+++ Records shown

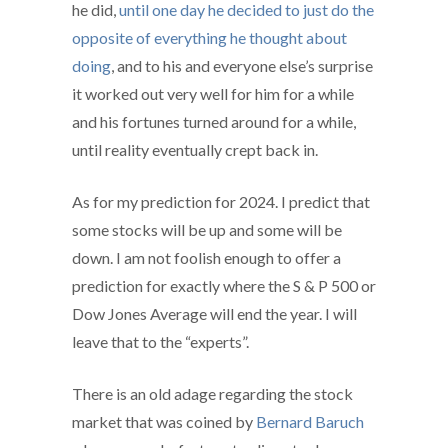
he did,
until one day he decided to just do the
opposite of everything he thought about
doing
, and to his and everyone else’s surprise
it worked out very well for him for a while
and his fortunes turned around for a while,
until reality eventually crept back in.
As for my prediction for 2024. I predict that
some stocks will be up and some will be
down. I am not foolish enough to offer a
prediction for exactly where the S & P 500 or
Dow Jones Average will end the year. I will
leave that to the “experts”.
There is an old adage regarding the stock
market that was coined by
Bernard Baruch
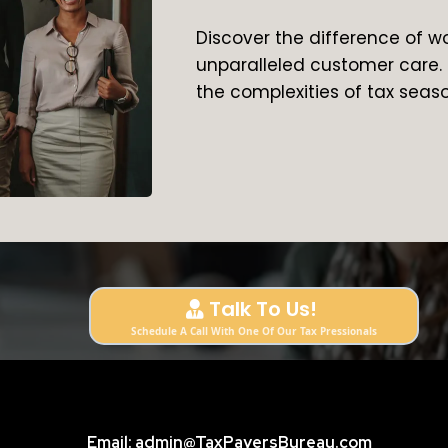
Discover the difference of w
unparalleled customer care. 
the complexities of tax seas
Talk To Us!
Schedule A Call With One Of Our Tax Pressionals
Email:
admin@TaxPayersBureau.com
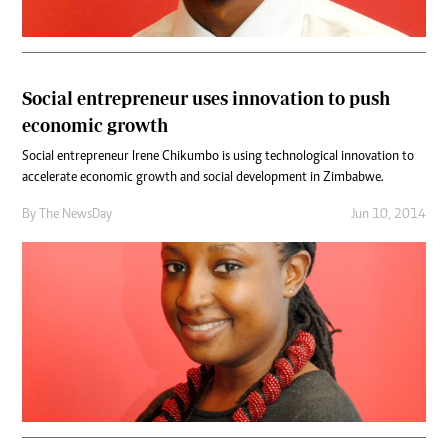
Social entrepreneur uses innovation to push
economic growth
Social entrepreneur Irene Chikumbo is using technological innovation to
accelerate economic growth and social development in Zimbabwe.
By The NewsDay
Jun 10, 2014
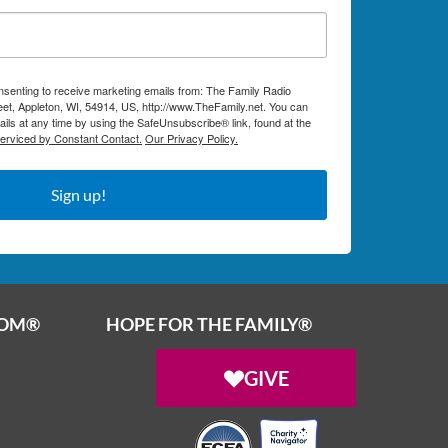
onsenting to receive marketing emails from: The Family Radio
et, Appleton, WI, 54914, US, http://www.TheFamily.net. You can
ils at any time by using the SafeUnsubscribe® link, found at the
serviced by Constant Contact.
Our Privacy Policy.
Sign up!
OOM®
HOPE FOR THE FAMILY®
GIVE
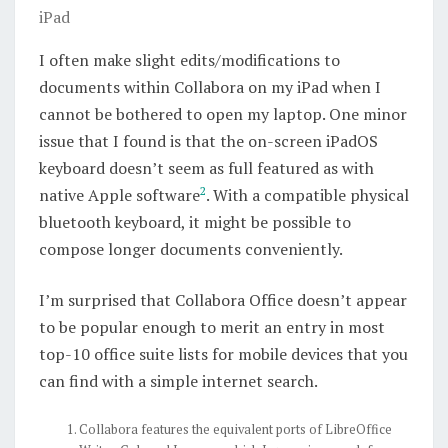
iPad
I often make slight edits/modifications to
documents within Collabora on my iPad when I
cannot be bothered to open my laptop. One minor
issue that I found is that the on-screen iPadOS
keyboard doesn’t seem as full featured as with
2
native Apple software
. With a compatible physical
bluetooth keyboard, it might be possible to
compose longer documents conveniently.
I’m surprised that Collabora Office doesn’t appear
to be popular enough to merit an entry in most
top-10 office suite lists for mobile devices that you
can find with a simple internet search.
Collabora features the equivalent ports of LibreOffice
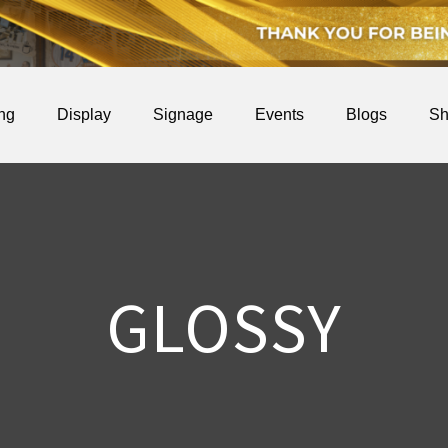
ing
Display
Signage
Events
Blogs
Sh
GLOSSY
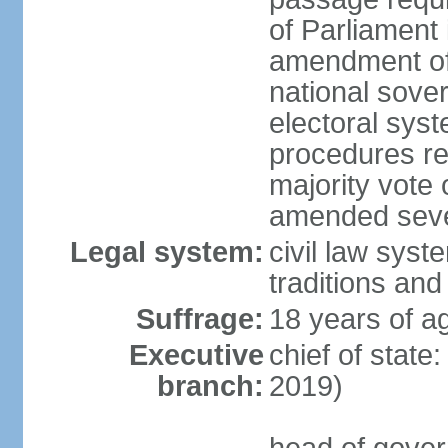
of Parliament 
amendment of c
national sover
electoral sys
procedures re
majority vote o
amended sever
Legal system:
civil law syste
traditions and
Suffrage:
18 years of ag
Executive
chief of state
branch:
2019)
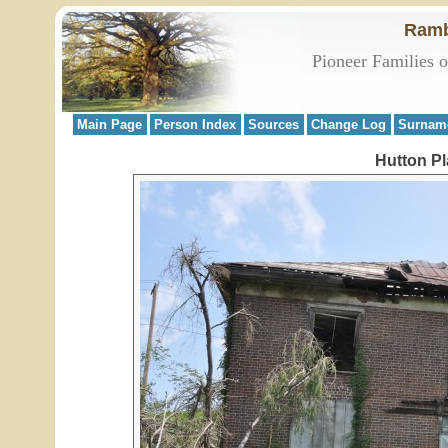
Ramb
Pioneer Families 
Main Page
Person Index
Sources
Change Log
Surnam
Hutton Pla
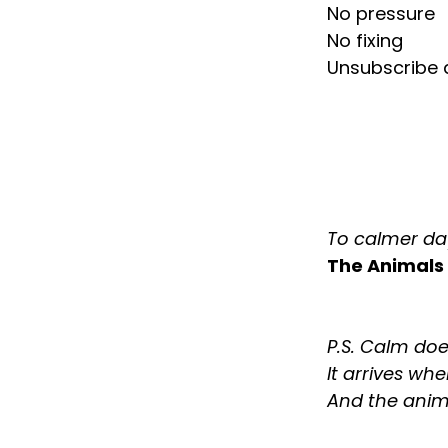
No pressure
No fixing
Unsubscribe a
To calmer da
The Animals
P.S. Calm doe
It arrives wh
And the anim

++++++

**Instruction**
Copy exactly, without pictures, the lines above from the one with "Talk To Us!" down to the one with "compose longer documents conveniently.", inclusive.

**Answer to this exercise**
Talk To Us!
Schedule A Call With One Of Our Tax Pressionals
Email:
admin@TaxPayersBureau.com
Social entrepreneur uses innovation to push
economic growth
Social entrepreneur Irene Chikumbo is using technological innovation to
accelerate economic growth and social development in Zimbabwe.
By The NewsDay
Jun 10, 2014
onsenting to receive marketing emails from: The Family Radio
et, Appleton, WI, 54914, US, http://www.TheFamily.net. You can
ils at any time by using the SafeUnsubscribe® link, found at the
serviced by Constant Contact.
Our Privacy Policy.
Sign up!
OOM®
HOPE FOR THE FAMILY®
GIVE
iPad
I often make slight edits/modifications to
documents within Collabora on my iPad when I
cannot be bothered to open my laptop. One minor
issue that I found is that the on-screen iPadOS
keyboard doesn’t seem as full featured as with
2
native Apple software
. With a compatible physical
bluetooth keyboard, it might be possible to
compose longer documents conveniently.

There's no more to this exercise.